-- Opening Marker --
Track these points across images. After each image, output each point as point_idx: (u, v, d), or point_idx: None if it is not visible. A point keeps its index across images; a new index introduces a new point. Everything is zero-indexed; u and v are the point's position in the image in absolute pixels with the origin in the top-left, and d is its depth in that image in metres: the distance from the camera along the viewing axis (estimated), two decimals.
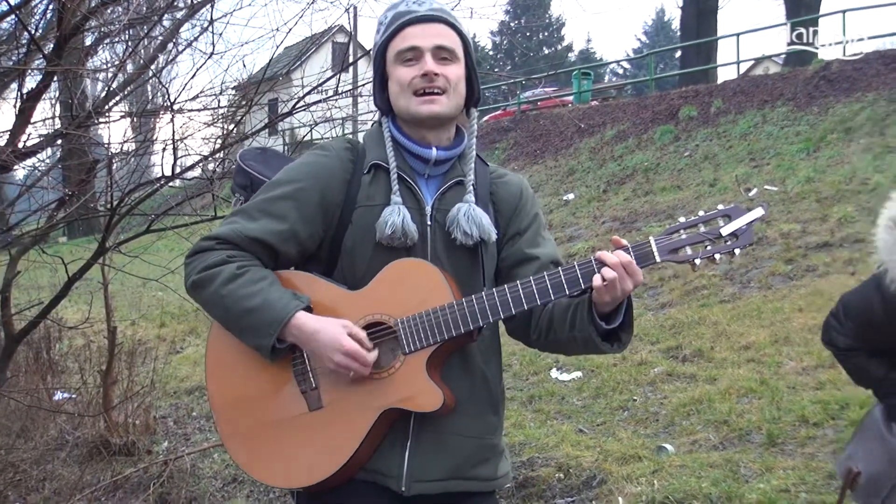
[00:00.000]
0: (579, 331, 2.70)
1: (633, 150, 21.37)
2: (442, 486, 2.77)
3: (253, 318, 2.63)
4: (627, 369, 8.91)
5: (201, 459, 7.72)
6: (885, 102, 17.83)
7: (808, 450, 6.34)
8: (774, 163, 17.14)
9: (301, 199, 2.75)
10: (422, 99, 2.76)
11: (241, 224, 2.73)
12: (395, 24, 2.79)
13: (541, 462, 6.51)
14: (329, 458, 2.69)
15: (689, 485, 5.54)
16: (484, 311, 2.66)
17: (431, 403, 2.67)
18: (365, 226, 2.75)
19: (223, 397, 2.83)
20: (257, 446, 2.77)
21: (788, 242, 12.45)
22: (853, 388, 7.15)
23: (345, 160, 2.82)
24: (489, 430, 2.88)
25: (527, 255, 2.89)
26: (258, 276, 2.68)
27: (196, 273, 2.70)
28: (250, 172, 3.07)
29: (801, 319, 9.47)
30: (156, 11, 6.19)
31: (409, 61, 2.76)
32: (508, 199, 2.95)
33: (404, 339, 2.67)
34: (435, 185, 2.86)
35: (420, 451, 2.75)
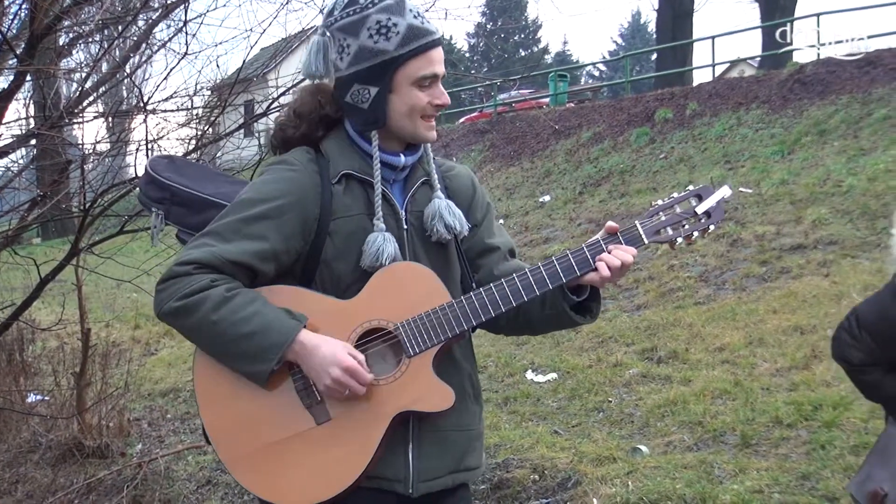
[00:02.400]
0: (551, 307, 2.78)
1: (609, 152, 21.43)
2: (443, 482, 2.82)
3: (251, 343, 2.58)
4: (602, 371, 8.93)
5: (175, 462, 7.68)
6: (859, 105, 17.95)
7: (782, 451, 6.36)
8: (749, 165, 17.22)
9: (278, 217, 2.69)
10: (428, 125, 2.80)
11: (218, 247, 2.63)
12: (419, 42, 2.71)
13: (516, 463, 6.51)
14: (346, 468, 2.67)
15: (663, 486, 5.56)
16: (485, 306, 2.70)
17: (444, 402, 2.70)
18: (346, 236, 2.75)
19: (222, 423, 2.76)
20: (267, 467, 2.72)
21: (763, 244, 12.51)
22: (826, 389, 7.24)
23: (312, 172, 2.77)
24: (475, 419, 2.96)
25: (487, 246, 2.96)
26: (250, 299, 2.62)
27: (176, 300, 2.59)
28: (169, 184, 2.97)
29: (775, 321, 9.51)
30: (130, 12, 6.16)
31: (426, 86, 2.75)
32: (463, 192, 2.98)
33: (407, 342, 2.68)
34: (399, 188, 2.87)
35: (423, 452, 2.78)
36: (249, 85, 6.43)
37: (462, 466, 2.86)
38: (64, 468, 7.56)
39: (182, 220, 2.97)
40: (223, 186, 3.01)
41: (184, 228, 2.97)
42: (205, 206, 2.92)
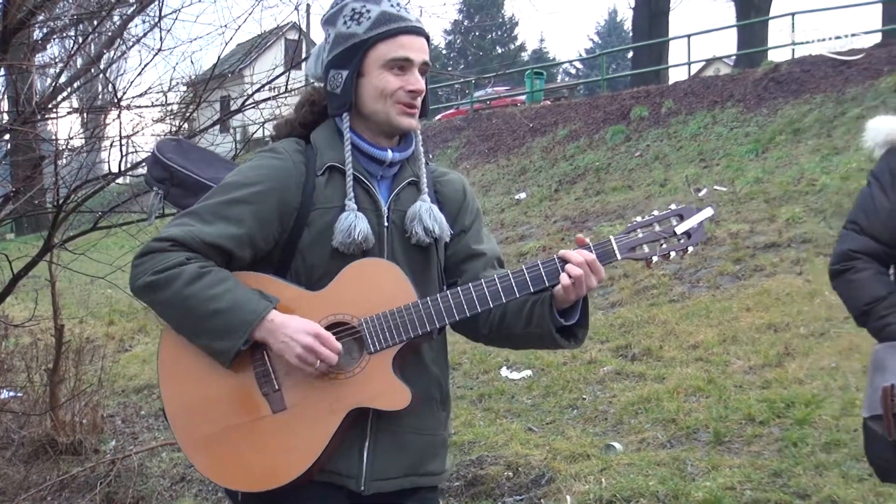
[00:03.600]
0: (537, 326, 2.75)
1: (585, 149, 21.47)
2: (398, 483, 2.79)
3: (221, 319, 2.59)
4: (577, 368, 8.95)
5: (149, 458, 7.66)
6: (832, 104, 18.05)
7: (755, 448, 6.40)
8: (724, 163, 17.29)
9: (258, 203, 2.71)
10: (403, 110, 2.79)
11: (197, 227, 2.66)
12: (388, 27, 2.75)
13: (490, 460, 6.53)
14: (296, 459, 2.67)
15: (636, 483, 5.58)
16: (450, 309, 2.69)
17: (401, 401, 2.69)
18: (322, 228, 2.75)
19: (180, 402, 2.77)
20: (219, 451, 2.72)
21: (737, 242, 12.55)
22: (799, 386, 7.29)
23: (297, 162, 2.79)
24: (440, 425, 2.94)
25: (473, 252, 2.93)
26: (223, 277, 2.63)
27: (150, 274, 2.62)
28: (171, 165, 3.00)
29: (749, 319, 9.56)
30: (105, 7, 6.14)
31: (398, 70, 2.75)
32: (454, 197, 2.97)
33: (369, 339, 2.67)
34: (386, 186, 2.87)
35: (379, 451, 2.76)
36: (224, 81, 6.43)
37: (421, 471, 2.84)
38: (37, 465, 7.52)
39: (179, 201, 2.99)
40: (221, 172, 3.00)
41: (180, 209, 2.96)
42: (200, 188, 2.93)
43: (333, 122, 2.87)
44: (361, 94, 2.78)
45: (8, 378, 8.96)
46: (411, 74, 2.77)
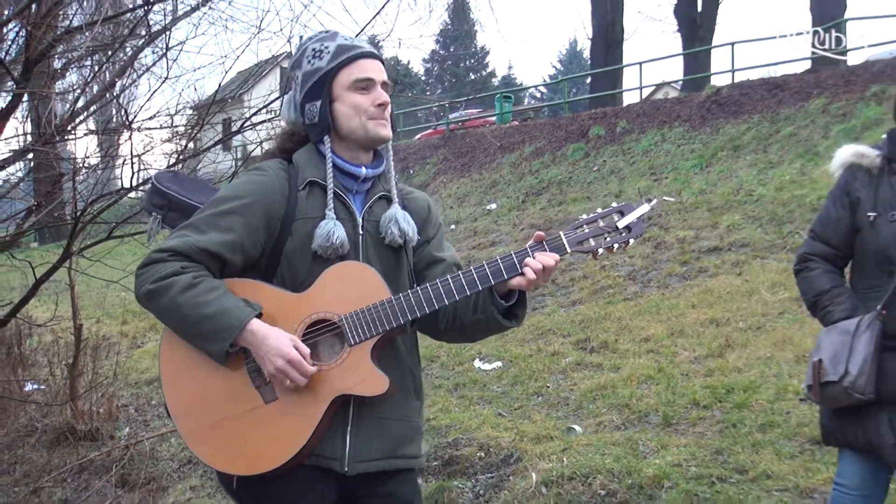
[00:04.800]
-- Closing Marker --
◆ **Exercise requirements**: Once the images are dropped, set down the remaining material word for word.

◆ **Answer**:
Track these points across images. After each image, output each point as point_idx: (u, v, d), or point_idx: None if it is not visible. A point keeps its index across images; a new index introduces a new point. Everything is zero-indexed; u and v are the point's position in the image in absolute pixels with the origin in the top-left, and d is its depth in that image in metres: the distance from the camera along the viewing axis (estimated), two decimals.
[00:00.000]
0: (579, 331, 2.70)
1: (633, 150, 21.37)
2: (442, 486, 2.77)
3: (253, 318, 2.63)
4: (627, 369, 8.91)
5: (201, 459, 7.72)
6: (885, 102, 17.83)
7: (808, 450, 6.34)
8: (774, 163, 17.14)
9: (301, 199, 2.75)
10: (422, 99, 2.76)
11: (241, 224, 2.73)
12: (395, 24, 2.79)
13: (541, 462, 6.51)
14: (329, 458, 2.69)
15: (689, 485, 5.54)
16: (484, 311, 2.66)
17: (431, 403, 2.67)
18: (365, 226, 2.75)
19: (223, 397, 2.83)
20: (257, 446, 2.77)
21: (788, 242, 12.45)
22: (853, 388, 7.15)
23: (345, 160, 2.82)
24: (489, 430, 2.88)
25: (527, 255, 2.89)
26: (258, 276, 2.68)
27: (196, 273, 2.70)
28: (250, 172, 3.07)
29: (801, 319, 9.47)
30: (156, 11, 6.19)
31: (409, 61, 2.76)
32: (508, 199, 2.95)
33: (404, 339, 2.67)
34: (435, 185, 2.86)
35: (420, 451, 2.75)
[00:02.400]
0: (551, 307, 2.78)
1: (609, 152, 21.43)
2: (443, 482, 2.82)
3: (251, 343, 2.58)
4: (602, 371, 8.93)
5: (175, 462, 7.68)
6: (859, 105, 17.95)
7: (782, 451, 6.36)
8: (749, 165, 17.22)
9: (278, 217, 2.69)
10: (428, 125, 2.80)
11: (218, 247, 2.63)
12: (419, 42, 2.71)
13: (516, 463, 6.51)
14: (346, 468, 2.67)
15: (663, 486, 5.56)
16: (485, 306, 2.70)
17: (444, 402, 2.70)
18: (346, 236, 2.75)
19: (222, 423, 2.76)
20: (267, 467, 2.72)
21: (763, 244, 12.51)
22: (826, 389, 7.24)
23: (312, 172, 2.77)
24: (475, 419, 2.96)
25: (487, 246, 2.96)
26: (250, 299, 2.62)
27: (176, 300, 2.59)
28: (169, 184, 2.97)
29: (775, 321, 9.51)
30: (130, 12, 6.16)
31: (426, 86, 2.75)
32: (463, 192, 2.98)
33: (407, 342, 2.68)
34: (399, 188, 2.87)
35: (423, 452, 2.78)
36: (249, 85, 6.43)
37: (462, 466, 2.86)
38: (64, 468, 7.56)
39: (182, 220, 2.97)
40: (223, 186, 3.01)
41: (184, 228, 2.97)
42: (205, 206, 2.92)
[00:03.600]
0: (537, 326, 2.75)
1: (585, 149, 21.47)
2: (398, 483, 2.79)
3: (221, 319, 2.59)
4: (577, 368, 8.95)
5: (149, 458, 7.66)
6: (832, 104, 18.05)
7: (755, 448, 6.40)
8: (724, 163, 17.29)
9: (258, 203, 2.71)
10: (403, 110, 2.79)
11: (197, 227, 2.66)
12: (388, 27, 2.75)
13: (490, 460, 6.53)
14: (296, 459, 2.67)
15: (636, 483, 5.58)
16: (450, 309, 2.69)
17: (401, 401, 2.69)
18: (322, 228, 2.75)
19: (180, 402, 2.77)
20: (219, 451, 2.72)
21: (737, 242, 12.55)
22: (799, 386, 7.29)
23: (297, 162, 2.79)
24: (440, 425, 2.94)
25: (473, 252, 2.93)
26: (223, 277, 2.63)
27: (150, 274, 2.62)
28: (171, 165, 3.00)
29: (749, 319, 9.56)
30: (105, 7, 6.14)
31: (398, 70, 2.75)
32: (454, 197, 2.97)
33: (369, 339, 2.67)
34: (386, 186, 2.87)
35: (379, 451, 2.76)
36: (224, 81, 6.43)
37: (421, 471, 2.84)
38: (37, 465, 7.52)
39: (179, 201, 2.99)
40: (221, 172, 3.00)
41: (180, 209, 2.96)
42: (200, 188, 2.93)
43: (333, 122, 2.87)
44: (361, 94, 2.78)
45: (8, 378, 8.96)
46: (411, 74, 2.77)
[00:04.800]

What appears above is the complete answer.